* Questions on the material:
**1)** Reproduce verbatim the stretch of the article on Jesse Jackson and Bernie Sanders from "In 1985, the" through "candidates fared better.".
**2)** Extend the article on Jesse Jackson's Rainbow Coalition and Bernie Sanders, picking up after its final sentence.

[[ Document text, beginning ]]

Some in the news media have likened Bernie Sanders’ outsider presidential campaign to the insurgent, progressive campaigns run by Jesse Jackson in 1984 and 1988, which apparently enabled the civil-rights leader to play Democrat kingmaker.
Jackson himself has refused to say whether he will back Sanders or Hillary Clinton. Sanders endorsed Jackson’s 1980s presidential bids, while Jackson has long maintained a close friendship with Bill and Hillary Clinton.
Largely missing from the conversation is how Jackson’s progressive Rainbow Coalition was a key to Sanders state-wide victories in Vermont.
The story is not so much an exercise in trivia about the relationship between Sanders and Jackson as much as it is a window into two personalities’ shared agenda of pushing the Democratic Party further leftward.
Also at issue is how early progressive socialists identified Vermont as a Petri dish for testing Democratic politics and methods of pushing the party toward socialist-style policies.
The National Rainbow Coalition was a progressive, socialist-style organization that grew out of Jackson’s 1984 presidential campaign, seeking to target voting blocs that Jackson contended were neglected by Ronald Reagan’s economic programs.
In 1985, the Vermont chapter of the Rainbow Coalition warned against then-Mayor Bernie Sanders running for governor, insisting that such a long-shot contest would draw important resources away from legislative races in which progressive candidates fared better.
One year later, Sanders addressed the Rainbow Coalition and soon became a leading light for the organizing politics of Jackson’s group.
The Rainbow Coalition was considered the key to Sanders’ state-wide successes, including his tenure in Congress, according to researcher David Reynolds, writing his 1999 book, “Democracy Unbound: Progressive Challenges to the Two Party System.”
Reynolds documents Jackson won Vermont, by far the whitest nation in America, in his 1988 presidential bid in large part due to the organizing work of the Rainbow Coalition in the state.
The community organizing work of the Rainbow Coalition was repeatedly put to use for Sanders’ campaigns there, including his unsuccessful independent bid for governor in 1986 when the coalition risked drawing the ire of the Democratic Party by supporting an independent candidate.
In 1988, Vermont’s Rainbow Coalition backed Sanders over the Democratic Party’s incumbent candidate for Congress, with the bid paying off when Sanders won the race and became the longest-serving independent in congressional history.
Reached by the Daily Beast earlier this month, Jackson praised Sanders and refused to say whether he will endorse the socialist or Clinton for 2016.
“I communicate with Hillary and Bernie,” Jackson said. “Many of their positions overlap, you know. They’re both very progressive Democrats.”
Jackson challenged the notion that Sanders would lose.
“Who said Bernie couldn’t win? Who’s the ‘they’?” Jackson asked, adding, “Whoever gets the most votes wins.”
Jackson said he appreciates the way Sanders “takes positions that expand the conversation,” referencing Sanders’ stance as early as the 1980s calling for recognition of Cuba and of Nelson Mandela in South Africa.
Shared long-term agenda
What did Jackson and his Rainbow Coalition see in Sanders that prompted the group to challenge mainstream Democrats by backing Sanders’ early races?

[[ Document text, end ]]
[[ Provided data, beginning ]]

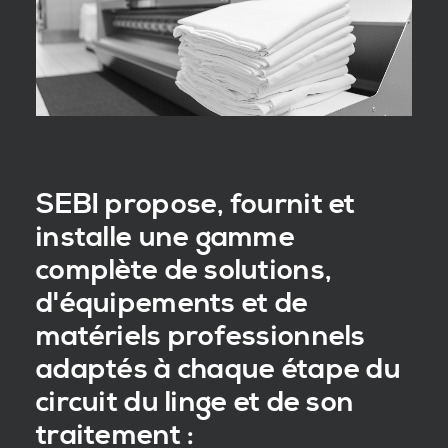
SEBI propose, fournit et
installe une gamme
complète de solutions,
d'équipements et de
matériels professionnels
adaptés à chaque étape du
circuit du linge et de son
traitement :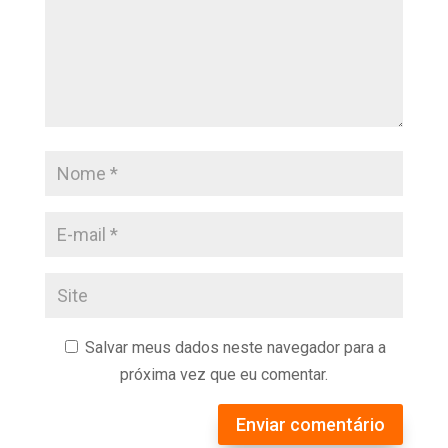
Salvar meus dados neste navegador para a
próxima vez que eu comentar.
Enviar comentário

[[ Provided data, end ]]

* Answers in order:
**1)**
In 1985, the Vermont chapter of the Rainbow Coalition warned against then-Mayor Bernie Sanders running for governor, insisting that such a long-shot contest would draw important resources away from legislative races in which progressive candidates fared better.

**2)**
Rainbow, especially in Vermont, stressed progressive, socialist-style politics, with many in the coalition wanting even to create a third party or to infiltrate the Democratic Party to push it further leftward.
Vermont’s Rainbow Coalition was founded not by Jackson but by non-minority progressive leaders in the state who were enamored by Jackson’s ability to transform the political debate and move the Democratic Party further to the left.
“Jackson’s own unconventional charismatic style, his strong appeal to blacks, and the legitimacy conferred by his role as a candidate for a major party’s nomination all combined to make him an unusually effective spokesperson for a progressive agenda,” wrote Jud Askenaz in the May 1, 1986, edition of Monthly Review.
Askenaz also identified Sanders as the “sine qua non of the Rainbow success story.”
“Sanders’ presence as a politically independent socialist mayor of Burlington, Vermont’s largest city, keeps the Democratic Party from complacently assuming, as it does on the national level, that progressives have no place else to go.”
Askenaz referred to the likelihood that Sanders would make the so-called Fair Tax Initiative and “other progressive priorities central to his campaign” for governor that year.
Vermont was clearly seen as early testing grounds for fusing far-left progressive politics into the Democratic Party.
Stewart Meacham, Vermont Rainbow Coalition co-chairman from 1984 to 1986, said the Vermont Rainbow’s strategy was “to view the Democratic Party as a community-organizing target.”
In fact, the Vermont Rainbow Coalition achieved an immediate success when its co-chairman, Ellen David-Friedman, was elected Democratic National Committeewoman.
The Nation Magazine documented the founding convention of the National Rainbow Coalition, held April 17 to 19, 1984.
In attendance were “white farmers and black farmers from the South; rank-and-file unionists and their ‘natural’ enemies, immigrant Haitians and Filipinos; black church ladies and lesbian activists; debt-ridden farmers from the Middle West who had foolishly voted for Ronald Reagan; urban leftists, tenants, preachers and college students,” reported The Nation in a May 3, 1986, article.
Central to the debate was whether the Rainbow Coalition was “part of the Democratic Party, or is it a third party?” related The Nation.
“Jackson, with apparent conviction, and the activist delegates, with assurance born of experience, objected to the way the questions were framed,” documented the magazine. “What matters, they said, is drawing up a progressive platform.”
That progressive platform, and the tactic of infiltrating socialist-style policies into the Democratic Party, was clearly carried out by Sanders himself during his tenure in Congress.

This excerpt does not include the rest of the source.